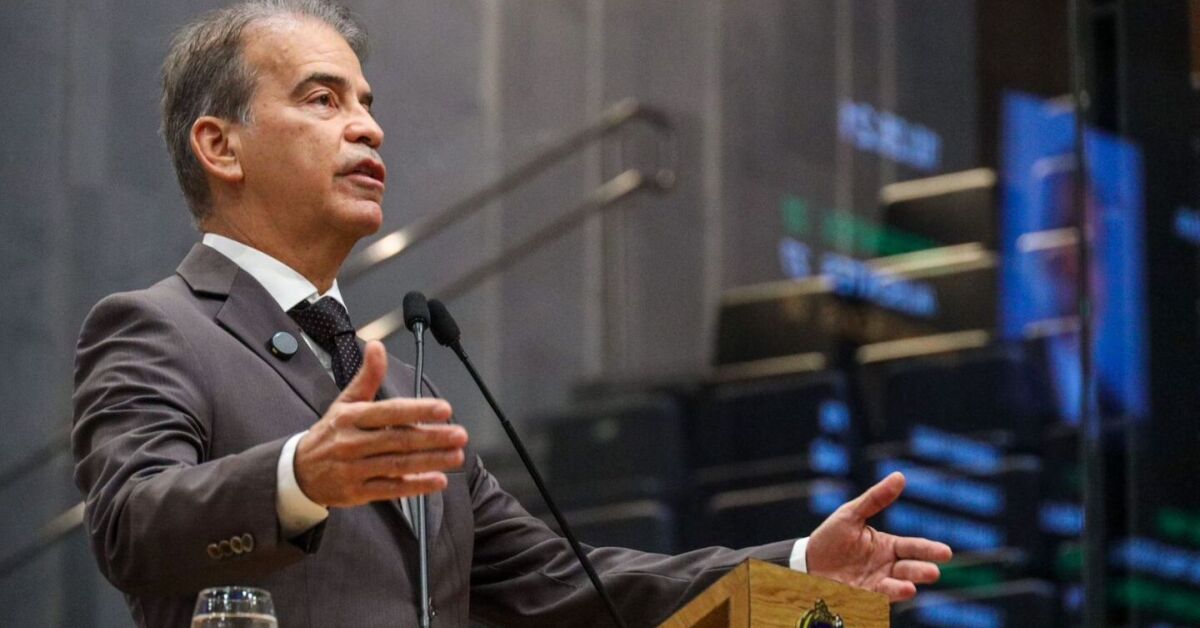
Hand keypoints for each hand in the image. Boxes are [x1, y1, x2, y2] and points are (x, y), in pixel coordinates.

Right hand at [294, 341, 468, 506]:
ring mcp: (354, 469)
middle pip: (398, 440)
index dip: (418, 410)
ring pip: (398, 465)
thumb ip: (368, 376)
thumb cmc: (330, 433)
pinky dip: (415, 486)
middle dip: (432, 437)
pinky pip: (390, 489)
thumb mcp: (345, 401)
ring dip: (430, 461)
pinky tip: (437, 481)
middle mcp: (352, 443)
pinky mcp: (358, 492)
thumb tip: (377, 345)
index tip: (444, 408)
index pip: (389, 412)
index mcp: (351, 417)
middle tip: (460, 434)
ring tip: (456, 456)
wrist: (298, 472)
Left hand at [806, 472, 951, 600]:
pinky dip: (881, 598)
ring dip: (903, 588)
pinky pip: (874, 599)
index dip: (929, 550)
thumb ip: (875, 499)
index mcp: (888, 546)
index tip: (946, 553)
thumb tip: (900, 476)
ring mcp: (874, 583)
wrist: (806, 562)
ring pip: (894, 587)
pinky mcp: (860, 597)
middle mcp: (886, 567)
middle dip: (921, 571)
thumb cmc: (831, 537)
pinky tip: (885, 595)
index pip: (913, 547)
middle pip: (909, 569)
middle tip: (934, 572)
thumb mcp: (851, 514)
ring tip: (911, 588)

+===+

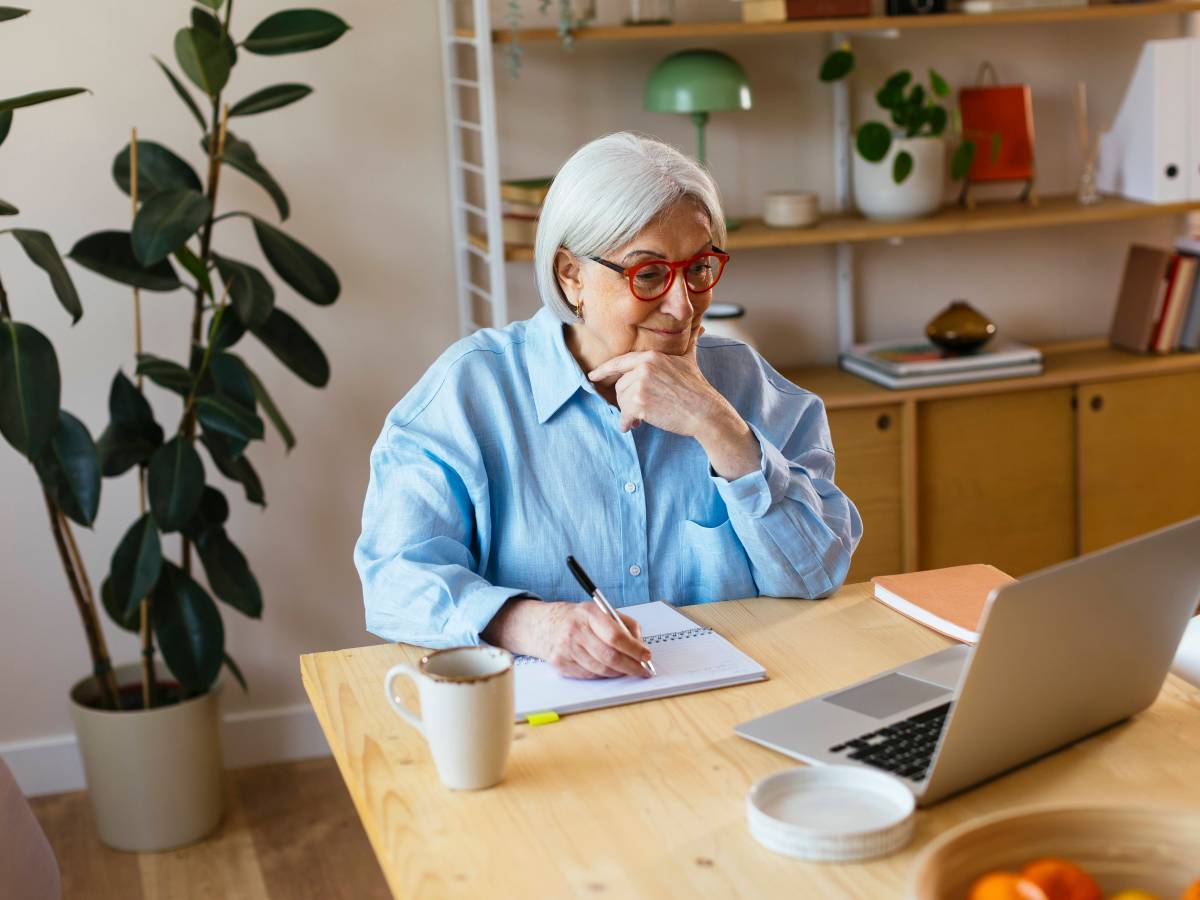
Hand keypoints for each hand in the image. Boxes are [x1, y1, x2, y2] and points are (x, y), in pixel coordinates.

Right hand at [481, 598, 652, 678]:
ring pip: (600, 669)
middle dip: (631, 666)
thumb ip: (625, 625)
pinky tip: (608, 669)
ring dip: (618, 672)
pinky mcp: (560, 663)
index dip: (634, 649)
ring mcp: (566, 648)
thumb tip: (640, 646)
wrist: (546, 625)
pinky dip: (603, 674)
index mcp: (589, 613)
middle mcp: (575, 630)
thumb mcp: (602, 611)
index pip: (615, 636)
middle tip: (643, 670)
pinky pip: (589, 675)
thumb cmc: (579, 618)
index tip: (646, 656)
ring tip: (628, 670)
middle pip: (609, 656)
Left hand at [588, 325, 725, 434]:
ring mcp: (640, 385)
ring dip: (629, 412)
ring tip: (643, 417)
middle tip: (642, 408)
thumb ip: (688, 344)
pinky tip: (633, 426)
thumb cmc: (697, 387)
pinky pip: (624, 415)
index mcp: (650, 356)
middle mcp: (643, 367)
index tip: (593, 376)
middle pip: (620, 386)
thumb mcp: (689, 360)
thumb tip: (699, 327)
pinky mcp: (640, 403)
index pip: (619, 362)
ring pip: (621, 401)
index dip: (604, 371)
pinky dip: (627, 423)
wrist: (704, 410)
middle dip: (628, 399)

+===+

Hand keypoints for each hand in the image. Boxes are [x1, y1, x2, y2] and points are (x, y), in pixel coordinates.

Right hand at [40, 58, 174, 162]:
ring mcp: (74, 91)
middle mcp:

+===+

» Task directions
Going through the listing above, count every line in which the word "Right" occurs, and state only the count.

» Reply
3